Abstract:
The development of frameworks that allow to state grammars for natural languages in a mathematically precise way is a core task of the field of computational linguistics. The same holds for the development of techniques for finding the syntactic structure of a sentence given a grammar, parsing. The focus of this thesis lies on data-driven parsing. In this area, one uses probabilistic grammars that are extracted from manually analyzed sentences coming from a treebank. The probability model can be used for disambiguation, i.e., for finding the best analysis of a sentence.
In the last decades, enormous progress has been achieved in the domain of data-driven parsing. Many current parsers are nevertheless still limited in an important aspect: They cannot handle discontinuous structures, a phenomenon which occurs especially frequently in languages with a free word order. This is due to the fact that those parsers are based on Probabilistic Context-Free Grammar (PCFG), a framework that cannot model discontinuities.

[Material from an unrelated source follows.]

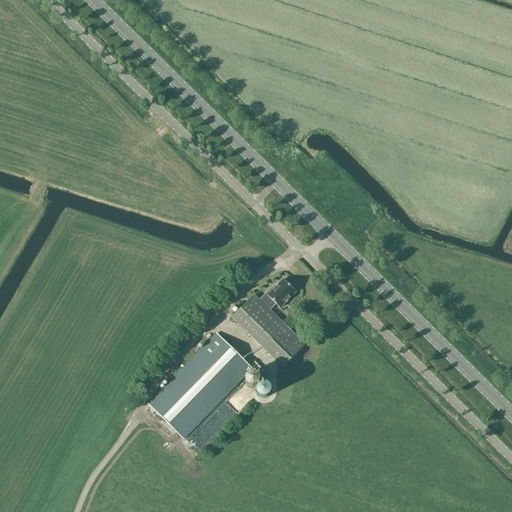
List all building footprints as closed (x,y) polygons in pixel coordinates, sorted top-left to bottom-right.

In this thesis, I propose the use of Probabilistic Simple Range Concatenation Grammar (PSRCG), a natural extension of PCFG, for data-driven parsing. Thereby, I bring together developments from different areas, namely research on parsing German, on the quantification of discontinuity in treebanks, and on formalisms which can model discontinuous structures. Not only theoretical aspects are treated. For the first time, all techniques for direct data-driven parsing of discontinuities have been implemented and tested in a real-world data-driven parsing setting. The parser output quality and the parsing speed are encouraging and prove the point of this work: An exploration of the landscape of formal grammars beyond Context-Free Grammar with regard to data-driven parsing is worth the effort for data-driven parsing and opens the way for many new developments in the future, both in parsing and beyond.